**TRAVAIL À FAIRE:**
1: Recopiez sans la moindre modification le passage de l'extrait compris entre "Je tiens par" et "nous avoir reçus.", ces deux bornes incluses.
2: Présentez sous forme de tableau Markdown les lignes des enregistrements situées entre celle qui contient "Rendered at 1241 by 1754 pixels." et celle qui contient "Identify the document", ces deux lignes comprises. Utilisez les colonnes « N° » pour le numéro de rang et « Ligne » pour le texte, et omettez les lignes vides.

**EXTRAIT:**
::::::::::
Je vous souhaite la bienvenue et je remercie chacun d'entre vous de son intérêt et de sa présence aujourd'hui. Avant de répondre à vos questions, j'aimerais tout d'abord aborder quelques points importants.

Je m'appelle James Stewart et je suis le procureur adjoint de la Cour pénale internationale (« CPI » ou la « Cour » ). Je suis ici aujourd'hui à la demande du Procureur de la CPI, Fatou Bensouda, dans le contexte de sa récente requête, présentée le 4 juillet 2019 aux juges de la CPI afin d'obtenir l'autorisation d'ouvrir une enquête sur des crimes contre l'humanité qui auraient été commis contre le peuple rohingya de Birmanie. Conformément aux règles établies dans le traité fondateur de la CPI, les juges examineront la requête du Procureur Bensouda et rendront leur décision. Étant donné qu'ils ne se sont pas encore prononcés sur cette question, je souhaiterais que tout le monde comprenne bien que le but de notre visite au Bangladesh aujourd'hui n'est pas d'enquêter ou de recueillir des éléments de preuve.

Nous sommes ici pour nous mettre en contact avec le Gouvernement et les autres parties concernées, notamment dans les régions touchées, et expliquer le déroulement du processus à la CPI, répondre aux questions à ce sujet et apporter des précisions quant à l'état d'avancement de la procédure judiciaire.

Je tiens par conséquent à remercier, au nom du Procureur Bensouda, les autorités bangladaises qui ont facilité notre visite et nous ont apporté un soutien logistique. Je voudrais remercier, en particulier, le Ministère des affaires étrangères, le Ministère de l'intérieur et le Ministère du droit, de la justice et des affaires parlementaires de nous avoir reçus.
::::::::::
**ENREGISTREMENTS:**
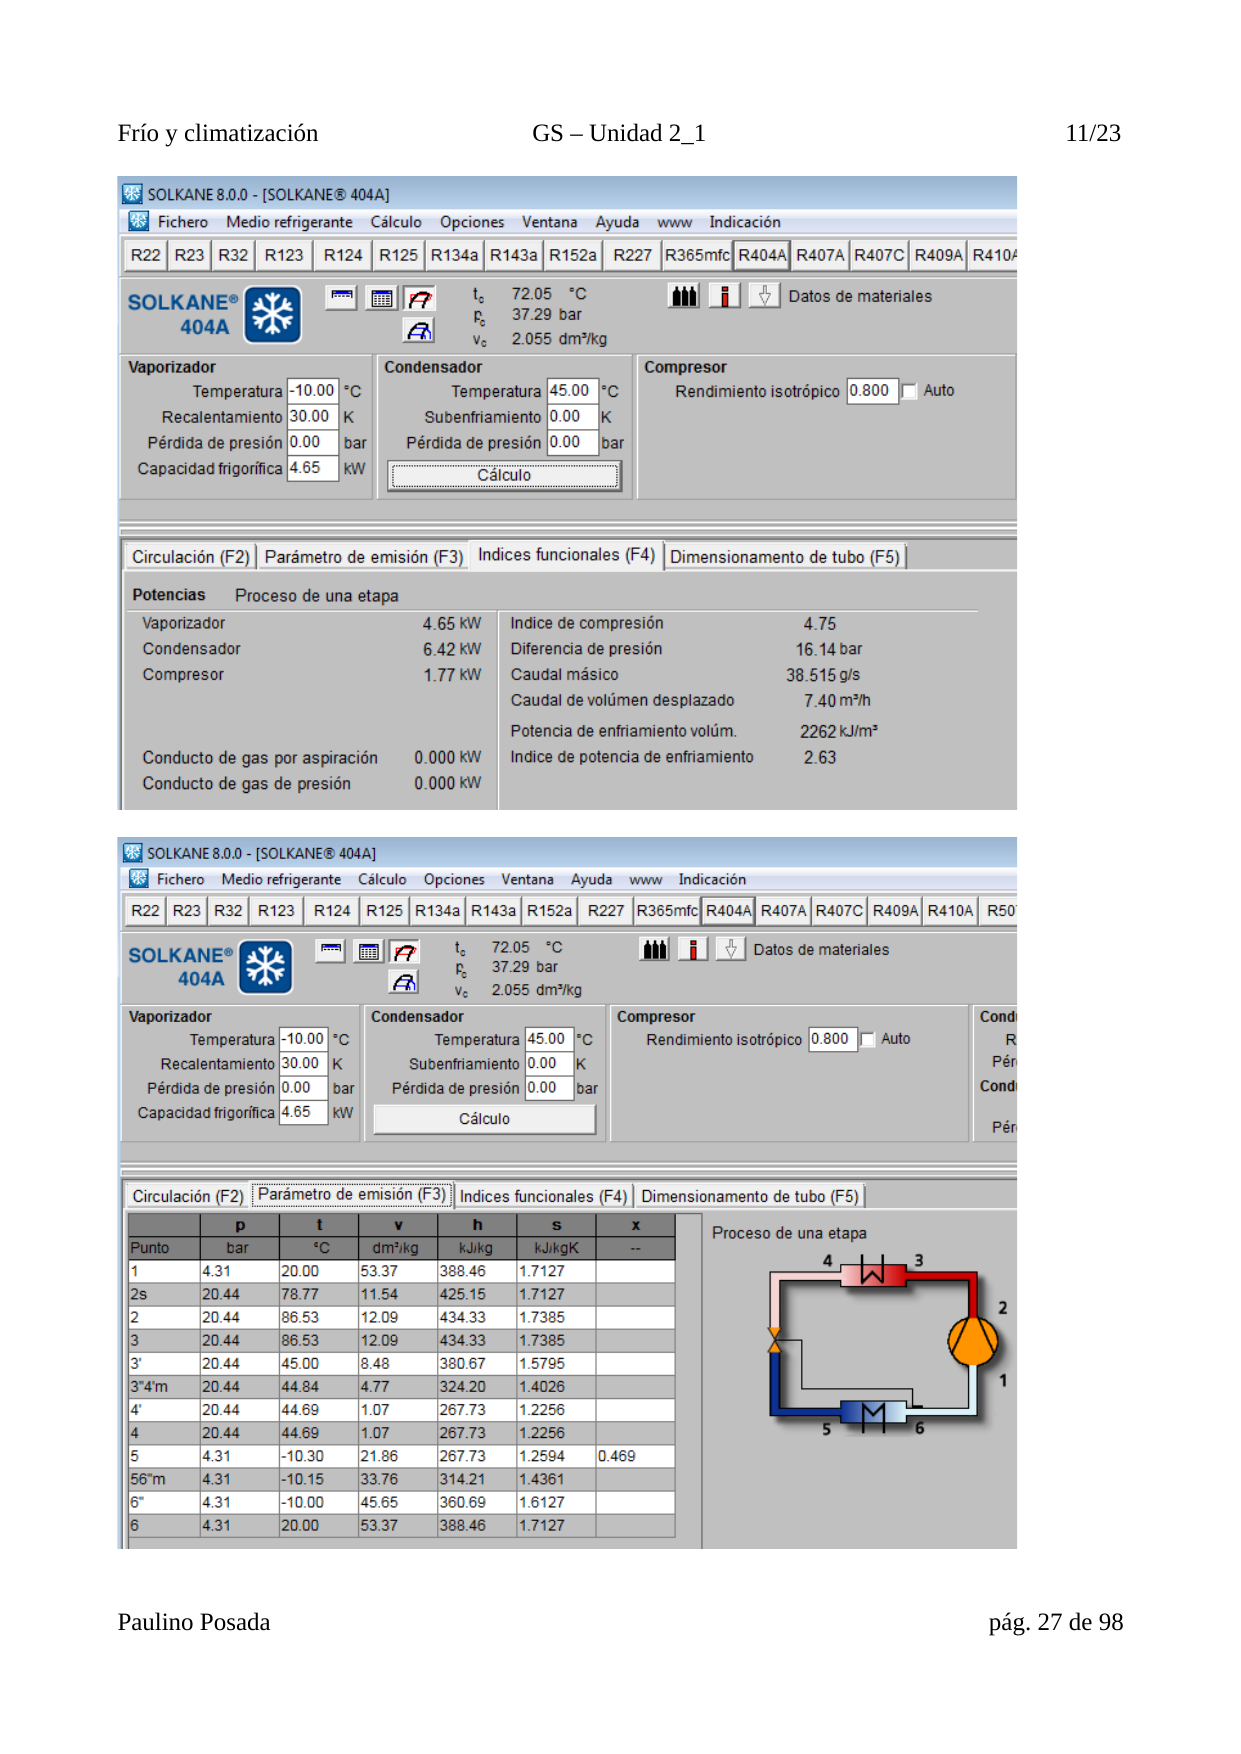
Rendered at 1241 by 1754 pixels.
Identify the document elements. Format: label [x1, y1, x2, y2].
::::::::::
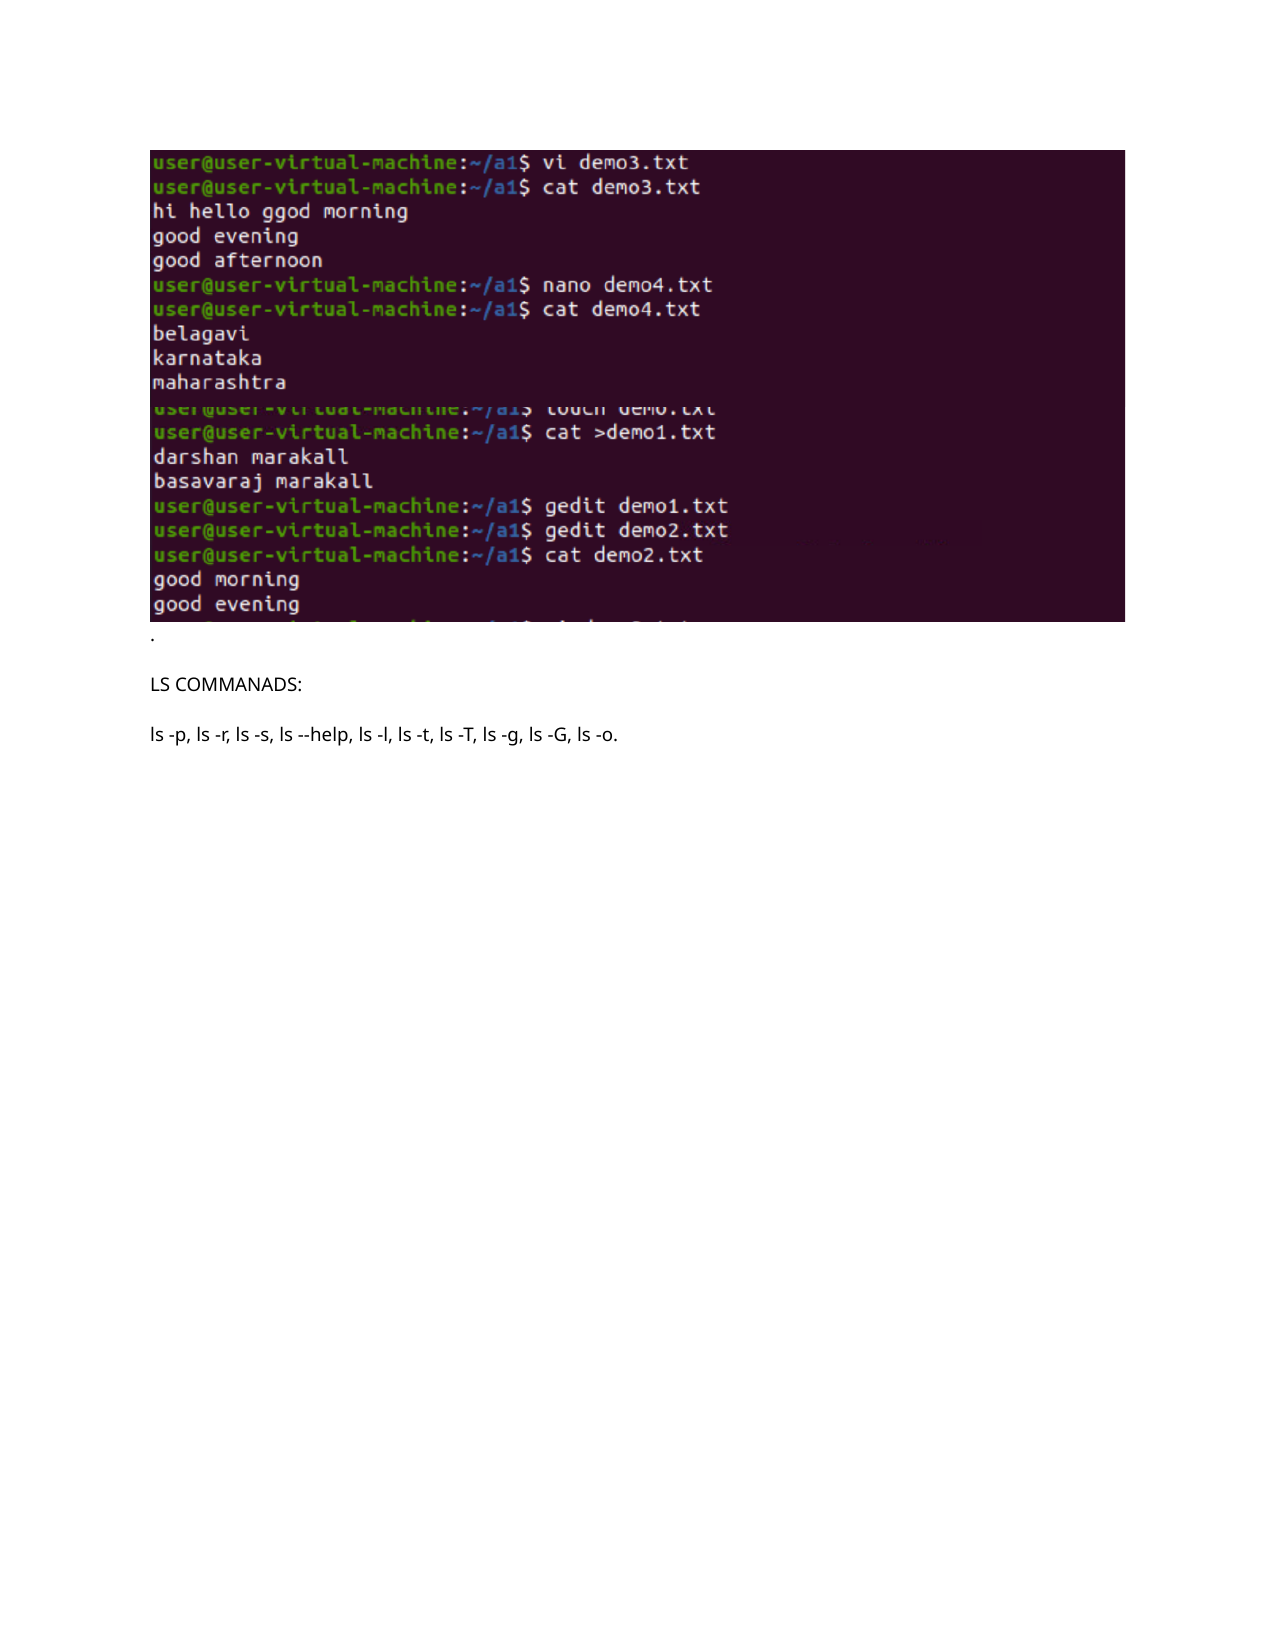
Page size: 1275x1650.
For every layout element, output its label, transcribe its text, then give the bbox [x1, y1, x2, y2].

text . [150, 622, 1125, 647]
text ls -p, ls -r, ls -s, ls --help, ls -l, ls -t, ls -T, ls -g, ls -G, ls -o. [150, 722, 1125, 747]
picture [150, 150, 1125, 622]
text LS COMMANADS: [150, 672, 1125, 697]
::::::::::
**CORRIGÉ DES EXERCICES:**
1:
Je tiens par conséquent à remercier, au nom du Procureur Bensouda, les autorités bangladaises qui ont facilité notre visite et nous ont apporté un soutien logistique. Je voudrais remercier, en particulier, le Ministère des affaires étrangères, le Ministère de l'intérieur et le Ministère du droit, de la justice et des affaires parlementaires de nous avoir reçus.

2:
| N° | Ligne |
|---|---|
| 1 | Rendered at 1241 by 1754 pixels. |
| 2 | Identify the document elements. Format: label [x1, y1, x2, y2]. |